40. There cannot be any dispute that the combined effect of Rule 52B and Rule 52C is that the Insolvency Notice has to be complied within the time specified in the Notice, which for Bombay is 35 days. A Judgment Debtor on whom an Insolvency Notice has been served may within 35 days allowed to him for compliance with the Notice apply to the Court to set aside the Insolvency Notice on the grounds set out therein which is what the Judgment Debtor in the facts of this case has not done. He has filed the Notice of Motion after the expiry of the 35 days.

41. As far as Rule 52C is concerned, as noted above, the same cannot be read or construed in derogation of or be read in isolation to Section 9(5) and Rule 52B(5) and only if that was complied with, Rule 52C could have to be applied by the Registrar to extend the time period of the Notice in which case no act of insolvency would have deemed to have been committed until the determination of the said Application. In such a case, by legal fiction, the act of insolvency would not have been held to be committed on the expiryof the original specified period, the act of insolvency having been kept in abeyance, but that is not so here.

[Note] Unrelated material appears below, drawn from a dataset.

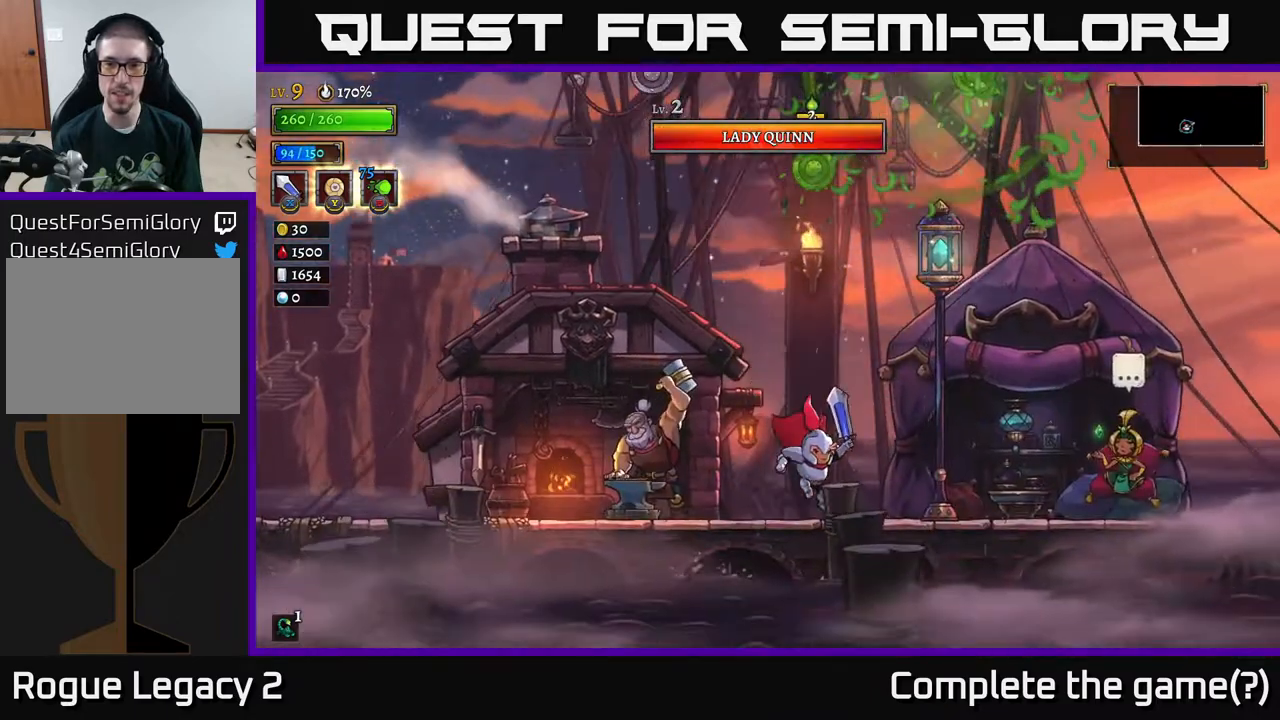
{"buttons": ["B"], "left_stick": "up-right", "right_stick": "center", "events": [[133, "left_stick", "up-right"], [167, "A", "up"], [400, "B", "down"]]}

42. In any event, the said decision in the case of Ali D. Gandhi v. S.L. Thakurdas(supra) was addressing the question of subsequent events as to whether the events which take place after the issuance of a Notice under Section 9A (and not Section 9) and whether even after the period specified in the Insolvency Notice is over whether such events can be considered by the Insolvency Court in a Notice of Motion for setting aside the Insolvency Notice. Therefore, the decision in the case of Ali D. Gandhi v. S.L. Thakurdas(supra) in my view, does not lend any assistance to the Judgment Debtor.

43. In the circumstances, the Petition is allowed. The Judgment Debtor has committed act of insolvency under Sub-Section (2) to Section 9 of the Insolvency Act. The Judgment Debtor is adjudicated as insolvent in terms of the Insolvency Act and all the effects and consequences under the said Act shall follow.

44. After the judgment is pronounced, Mr. Sunil Patel, learned Counsel for the Judgment Debtor seeks a stay of the said order for a period of four weeks. The Application for stay is rejected. (ABHAY AHUJA, J.)